Thanks for the in-depth reponse, but somehow you misunderstood me or I didn't make it clear.

I never informed BOA of any lawsuit. They originally took it upon themselves to first lock me out of access to my online loan account. I then made a call to find out why. They wouldn't tell me why at first if you can believe that. The reps said it was due to a legal matter and could not comment further. After a couple weeks of being locked out of my account, repeated calls and losing my sh*t with them, I finally got ahold of a supervisor who then told me it was due to pending litigation. Since I now knew what it was about, I then made it clear to the supervisor that they had no right to freeze my account since they were never named in that action and the loan in question had nothing to do with BOA and to promptly remove the freeze. Therefore, they already were somehow noticed. After several weeks, the freeze was finally released on the account. I then thought that hassle was all over and moved on.
It wasn't until I looked at my statement and saw undisclosed legal fees suddenly posted to my loan statement with zero advance warning and zero explanation. My last call to them was subsequent to seeing these fees assessed in which my complaint was taken which resulted in their response letter I posted.

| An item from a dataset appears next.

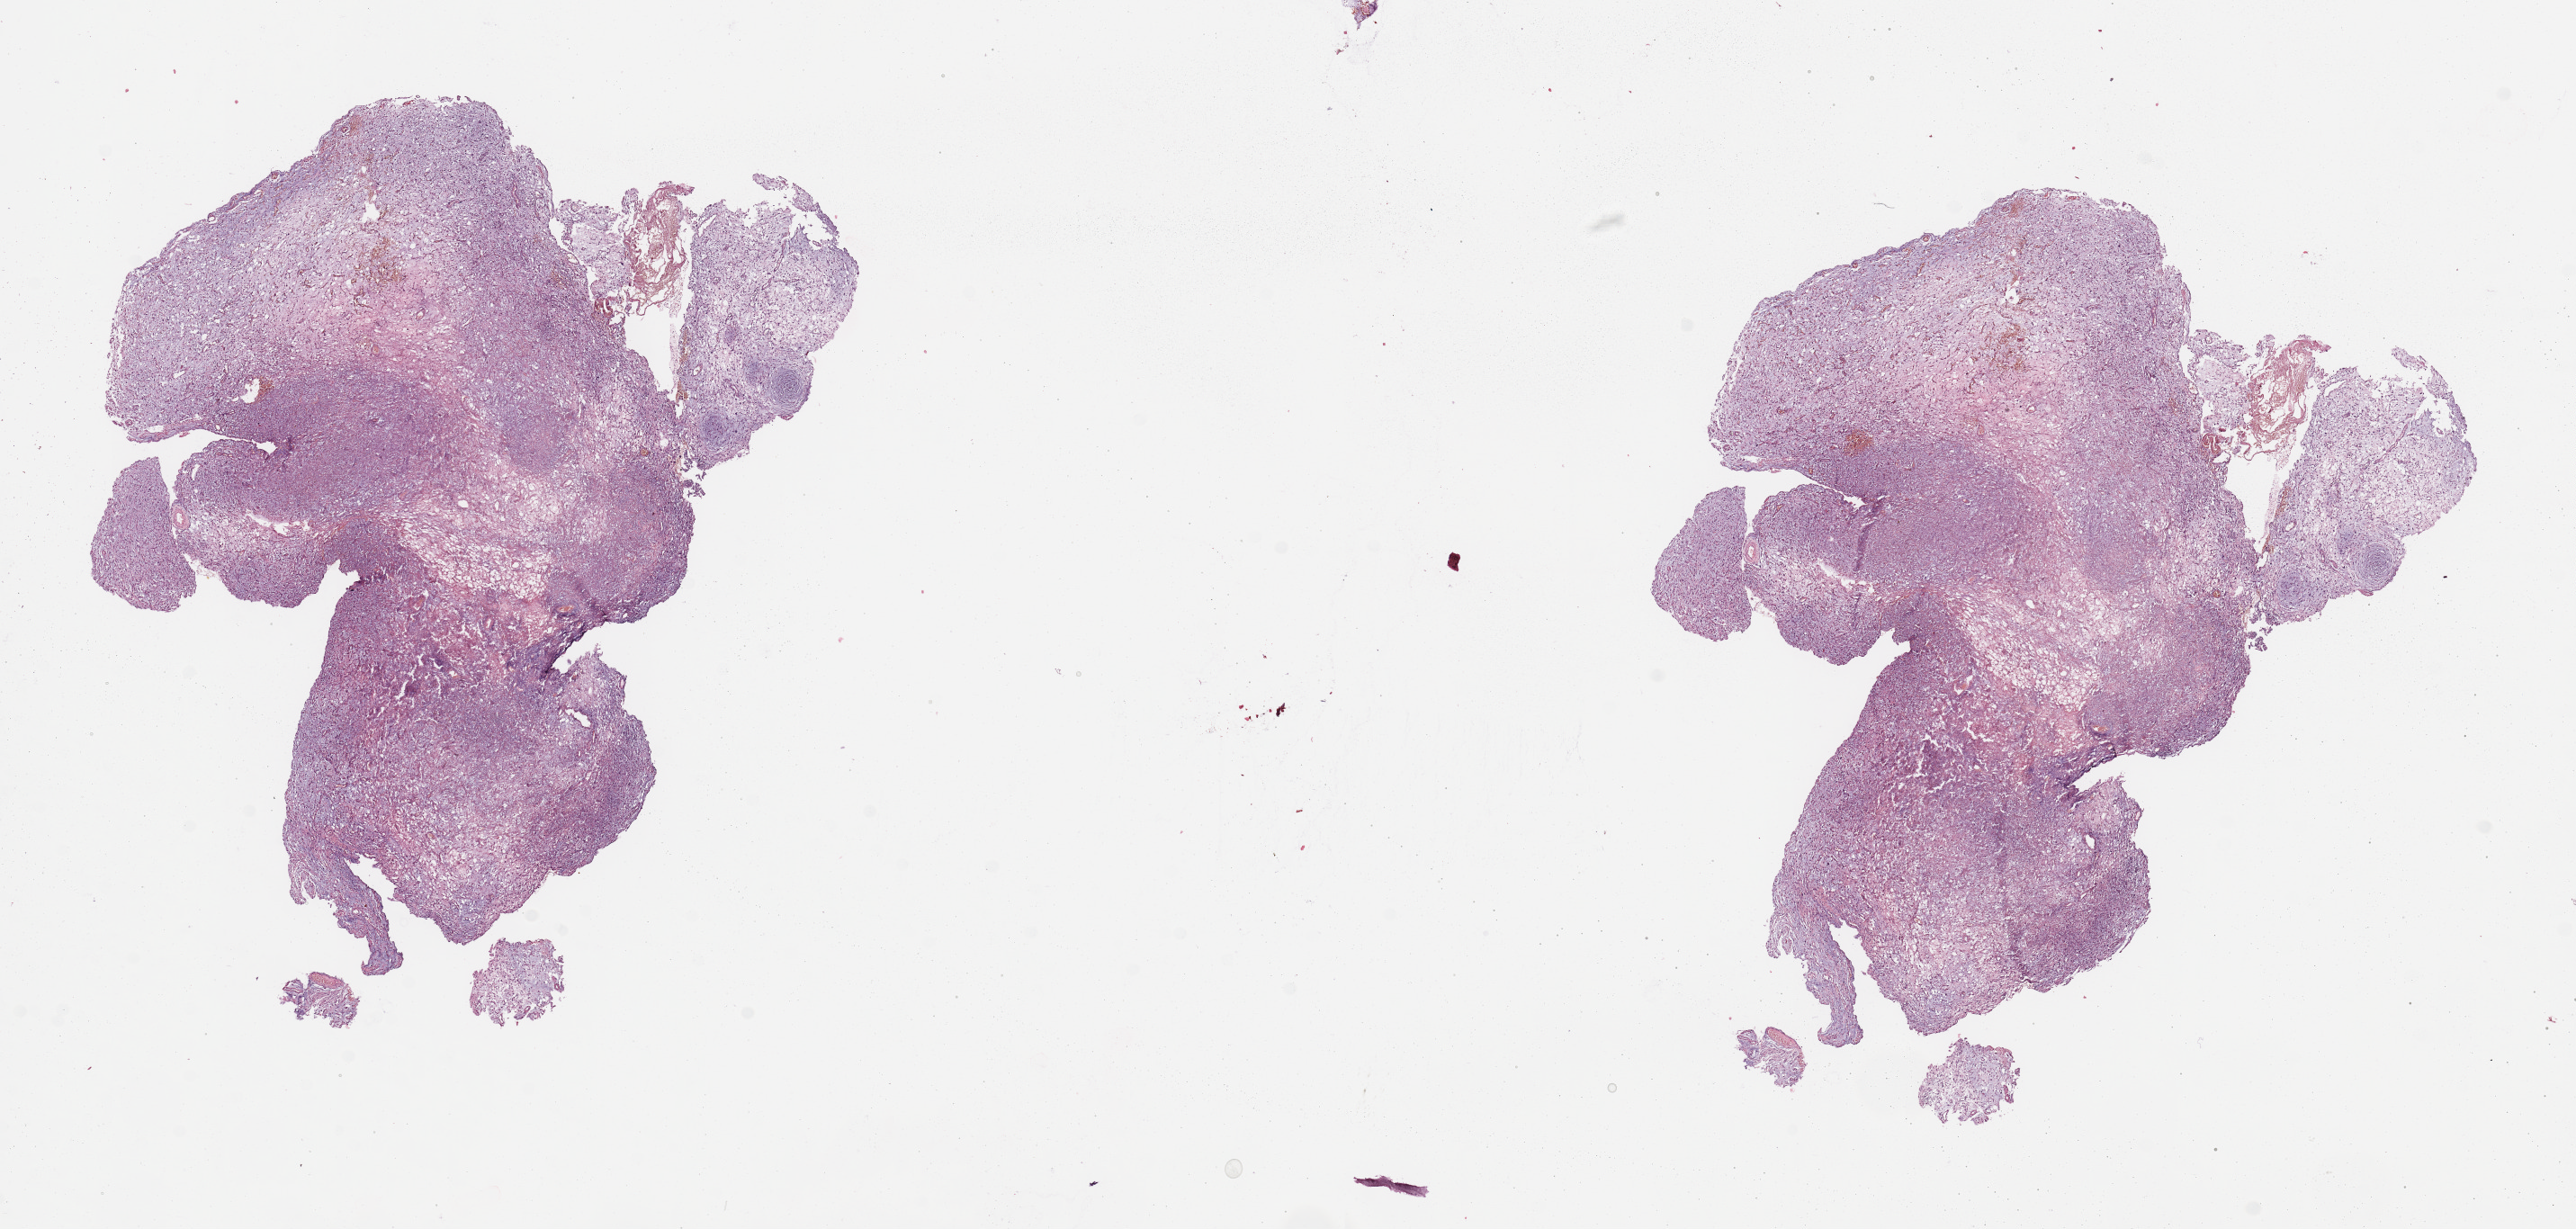
Whole-slide histology image, H&E, low-resolution overview of the scanned area, about 22.6 x 10.8 mm. Male, 20 y/o.
Patient diagnosis (cohort enrolment): sarcoma (site not recorded at cohort level).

That should make my case against them even stronger. What they have done is a crime.
 

Survivor_IN

LoanSafe Member
Others may have suggestions.
I can relate to all of the mentioned. The CFPB should be interested in the lockout denying access to account information. BOA is just like others and this practice needs to be identified for them.
Edit - At least they have tagged the charge on the end and did not inflate your payment and attempt to default you over it. Small conciliation prize of delayed collection payment for services not actually rendered.
 

vegasunderwater

LoanSafe Member
Update: Best I could get out of them was an address to send a letter requesting for the fees to be removed due to their error. They could or would not provide any breakdown or detailed accounting as to their fees, not surprisingly.
 

Survivor_IN

LoanSafe Member
Dancing around the legal errors. Oh my.
The inability to break down a detailed accounting has legal significance. make sure to include in your letter that these fees do not contain any breakdown of the billing for these fees and they are unreasonable (legal ref to typical note language). Legally request such unverified and unearned legal items be removed. I bet you already know that though. I'm just amazed at the post legal (loss) harassment of homeowners.